** WHAT YOU WILL DO **
Return, from the listing below, each line where the word "shoulder" appears.

** PROVIDED DATA **
****************************************

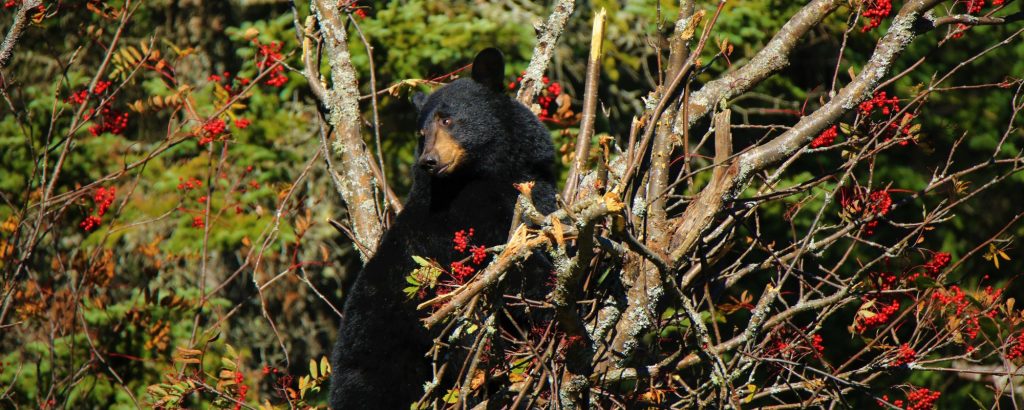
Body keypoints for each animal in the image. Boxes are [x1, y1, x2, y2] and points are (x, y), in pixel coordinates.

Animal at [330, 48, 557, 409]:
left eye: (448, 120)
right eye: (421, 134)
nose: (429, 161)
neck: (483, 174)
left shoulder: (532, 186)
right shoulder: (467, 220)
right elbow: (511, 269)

****************************************

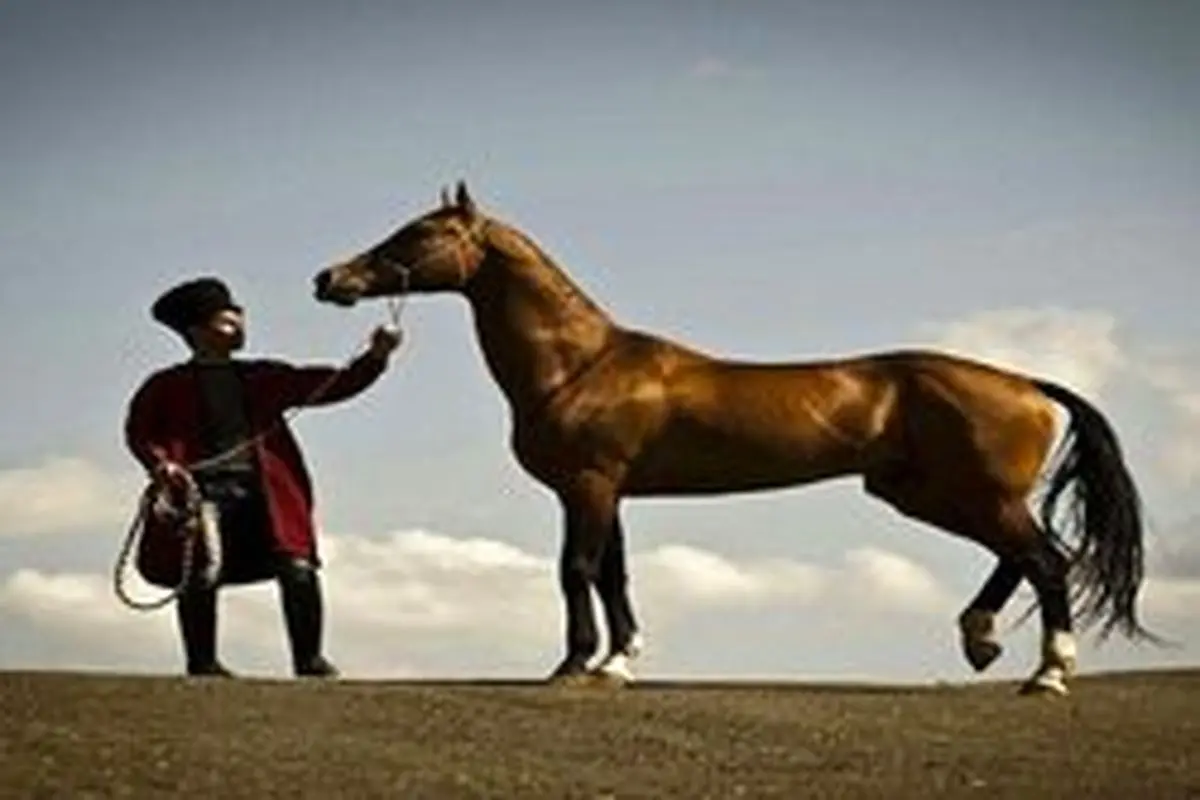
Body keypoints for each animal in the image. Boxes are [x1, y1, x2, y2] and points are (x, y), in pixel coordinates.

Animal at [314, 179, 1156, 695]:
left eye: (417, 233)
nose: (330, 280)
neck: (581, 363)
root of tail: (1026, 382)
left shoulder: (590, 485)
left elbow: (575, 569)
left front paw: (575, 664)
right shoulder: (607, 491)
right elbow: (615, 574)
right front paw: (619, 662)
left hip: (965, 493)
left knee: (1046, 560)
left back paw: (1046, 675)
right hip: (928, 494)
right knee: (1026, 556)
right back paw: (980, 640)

****************************************

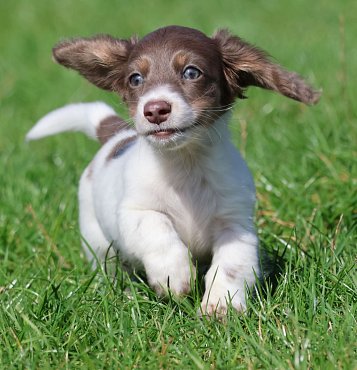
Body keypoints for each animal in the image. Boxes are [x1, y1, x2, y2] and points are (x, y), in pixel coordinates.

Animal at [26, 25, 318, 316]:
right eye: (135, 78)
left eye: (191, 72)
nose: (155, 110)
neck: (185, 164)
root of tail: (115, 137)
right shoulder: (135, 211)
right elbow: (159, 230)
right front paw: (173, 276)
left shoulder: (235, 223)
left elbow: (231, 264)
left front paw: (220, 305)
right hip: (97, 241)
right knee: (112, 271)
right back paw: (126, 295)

****************************************

** ANSWER SECTION **
left shoulder: (532, 186)
right shoulder: (467, 220)
left shoulder: (590, 485)
right shoulder: (607, 491)
right shoulder: (135, 211)
left shoulder: (235, 223)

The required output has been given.